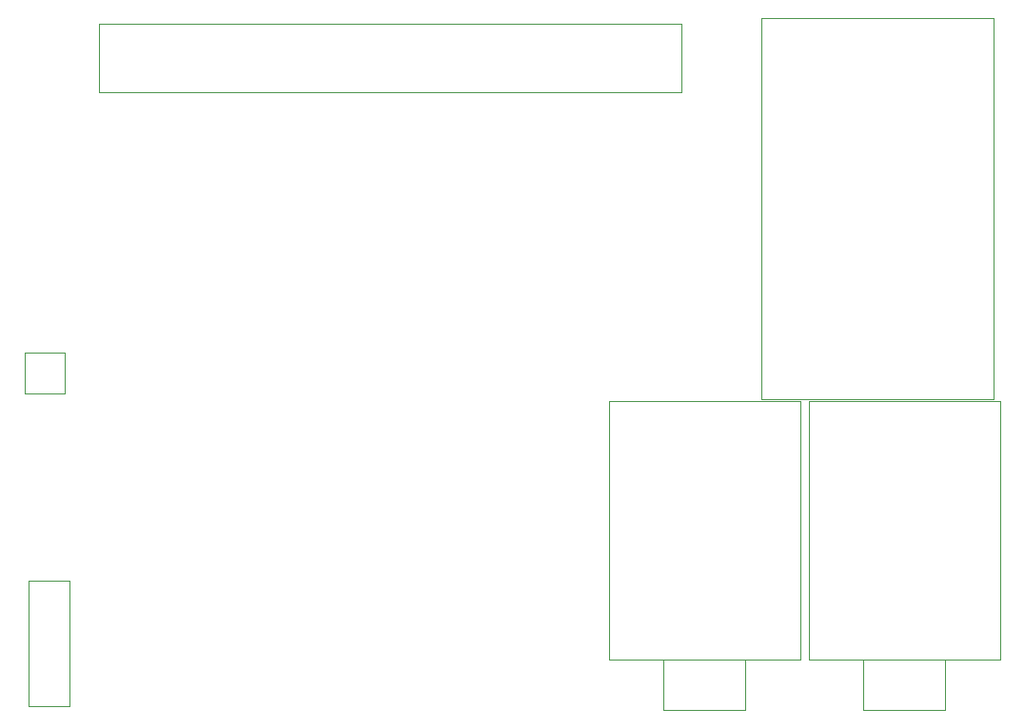
<source format=gbr>
G04 #@! TF.FileFunction,Other,User*
%FSLAX46Y46*%
G04 Gerber Fmt 4.6, Leading zero omitted, Abs format (unit mm)*
G04 Created by KiCad (PCBNEW 4.0.7) date Sunday 11 February 2018 15:33:06*
%MOMM*%
%LPD*%
G01*
G04 APERTURE LIST*
%ADD10C,0.100000*%
%ADD11C,0.050000*%
G04 APERTURE END LIST*
D10*
D11*
X172190000Y-100860000D02*
X224040000Y-100860000D01*
X224040000Y-100860000D02*
X224040000Y-94710000D01*
X224040000Y-94710000D02*
X172190000Y-94710000D01*
X172190000Y-94710000D02*
X172190000Y-100860000D01*
X235340000Y-128390000D02*
X235340000Y-151390000D01*
X235340000Y-151390000D02*
X252340000Y-151390000D01*
X252340000Y-151390000D02*
X252340000Y-128390000D01*
X252340000Y-128390000D02*
X235340000Y-128390000D01*
X240190000Y-151420000D02*
X247490000Y-151420000D01*
X247490000Y-151420000D02*
X247490000Y-155920000D01*
X247490000Y-155920000D02*
X240190000Y-155920000D01*
X240190000Y-155920000D02*
X240190000Y-151420000D01*
X222410000Y-151420000D02*
X229710000Y-151420000D01*
X229710000Y-151420000D02*
X229710000Y-155920000D01*
X229710000Y-155920000D02*
X222410000Y-155920000D01*
X222410000Y-155920000D02*
X222410000Y-151420000D01*
X217560000Y-128390000D02*
X217560000Y-151390000D01*
X217560000Y-151390000D02*
X234560000Y-151390000D01*
X234560000Y-151390000D02*
X234560000Y-128390000D01*
X234560000Y-128390000D02*
X217560000Y-128390000D01*
X251760000Y-94220000D02*
X251760000Y-128220000D01*
X231160000Y-128220000D02*
X251760000Y-128220000D01*
X231160000Y-94220000D02*
X231160000Y-128220000D01*
X231160000Y-94220000D02*
X251760000Y-94220000D01*
X165967000Y-144377000D02*
X165967000Y-155577000D01*
X165967000Y-155577000D02*
X169567000Y-155577000D01*
X169567000Y-155577000D02*
X169567000Y-144377000D01*
X169567000Y-144377000D02*
X165967000Y-144377000D01*
X165586000Y-124057000D02*
X165586000Y-127657000D01*
X165586000Y-127657000D02*
X169186000Y-127657000D01*
X169186000Y-127657000D02*
X169186000Y-124057000D01*
X169186000Y-124057000D02*
X165586000Y-124057000D01*
M02*

</source>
---*---
▸ **What you are asked to do**
Return, with nothing added or dropped, the line containing "X217560000Y-151390000D02*" and every line after it to the end of the listing above.

▸ **Answer section**
X217560000Y-151390000D02*
X234560000Y-151390000D01*
X234560000Y-151390000D02*
X234560000Y-128390000D01*
X234560000Y-128390000D02*
X217560000Y-128390000D01*
X251760000Y-94220000D02*
X251760000Y-128220000D01*
X231160000Y-128220000D02*
X251760000Y-128220000D01*
X231160000Y-94220000D02*
X231160000Y-128220000D01*
X231160000Y-94220000D02*
X251760000Y-94220000D01*
X165967000Y-144377000D02*
X165967000Y-155577000D01*
X165967000Y-155577000D02*
X169567000Y-155577000D01*
X169567000Y-155577000D02*
X169567000Y-144377000D01*
X169567000Y-144377000D02*
X165967000Y-144377000D01*
X165586000Y-124057000D02*
X165586000Y-127657000D01*
X165586000Y-127657000D02*
X169186000Y-127657000D01*
X169186000Y-127657000D02*
X169186000Y-124057000D01*
X169186000Y-124057000D02*
X165586000Y-124057000D01*
M02*

</source>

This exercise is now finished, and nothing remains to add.